Iceland is being discussed as a suitable test-market for the new flat-rate system. Do you see this happening?
The proposed model is simply a network license. Rather than saying that everyone has to pay when they want a song, we give them access to everything and charge a flat rate for that access. We provide a license to the telecom operators and portals and anyone who has a cell phone or any other kind of network access can get all of their music from there.
I think it would work over well in Iceland because there are no major music labels in the country. It’s so small that even if nobody would buy any CDs, it would be relatively painless for the labels. The experiment is thus contained, and you can study the results. I think the total market for CD sales in Iceland is around 10 million Euros, so this is very possible if you do the math. If everyone in Iceland pays one Euro a week for this access, and that revenue is distributed to labels and artists in accordance with the number of streams or downloads a track gets, everyone will make more money and the consumer will also pay less. Iceland is also suitable because the people here really like their music, and there is lots of local talent that would benefit from an early start in this model.
What we have to do is create value for the composer and musician, a system where we don’t bother charging for the individual song, at least not in the beginning.
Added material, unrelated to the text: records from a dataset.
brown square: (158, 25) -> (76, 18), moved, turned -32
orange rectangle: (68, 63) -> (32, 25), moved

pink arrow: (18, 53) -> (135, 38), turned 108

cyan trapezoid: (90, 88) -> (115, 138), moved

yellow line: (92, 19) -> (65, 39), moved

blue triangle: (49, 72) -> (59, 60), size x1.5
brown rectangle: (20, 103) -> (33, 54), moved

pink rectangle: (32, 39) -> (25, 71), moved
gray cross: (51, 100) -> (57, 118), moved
If you had to pay for every song you heard on the radio, you wouldn’t listen to it. We need a system that’s all wrapped up in a flat rate, a system that’s ad supported and whose many operators would take care of the consumer costs instead of ad revenue. The ISPs and phone companies will probably wind up paying your one Euro per week fee for you, if you agree to watch a couple of ads per day.
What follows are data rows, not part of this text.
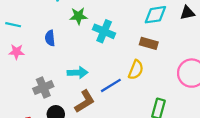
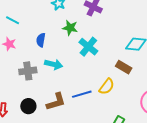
cyan arrow: (78, 73) -> (54, 64), moved
gray cross: (43, 88) -> (28, 71), moved

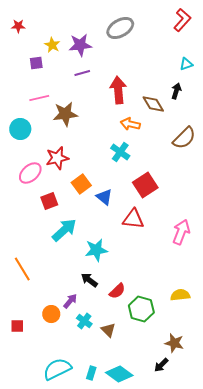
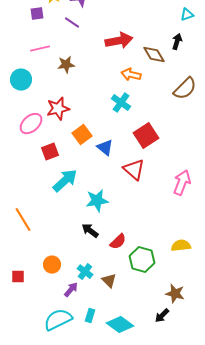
purple line: (82, 73) -> (72, 23), moved, turned 49
red arrow: (118, 90) -> (119, 41), turned 84
brown star: (65, 114) -> (66, 65), size x0.7
red triangle: (133, 219) -> (134, 170), turned 35
purple arrow: (70, 301) -> (71, 290), moved
cyan rectangle: (91, 373) -> (90, 316), moved

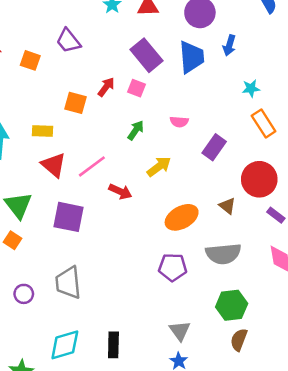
So, you ultimately see this evolution as benefiting musicians and music-fans alike? I think that no matter what we do, the users and what people used to know as consumers – which is not that easy anymore – the user will get benefits everywhere. There are 1 billion people on-line, 1.5 billion people watching TV and 3 billion with cell phones. What’s happening is that the user is becoming more powerful, as there are so many of them. Anything that keeps the user from getting his desired value is swept away. If you put a rock in a river, the river will get around the rock, it will find a way, and this is how you should view the users. There’s no use in trying to place rocks in their way to stifle their route, you should rather try and go with the flow. Travel agents, for instance, used to book your trips and flights for you, a process that you now take care of on-line. There are still lots of travel agents around; they have simply reorganised what they do.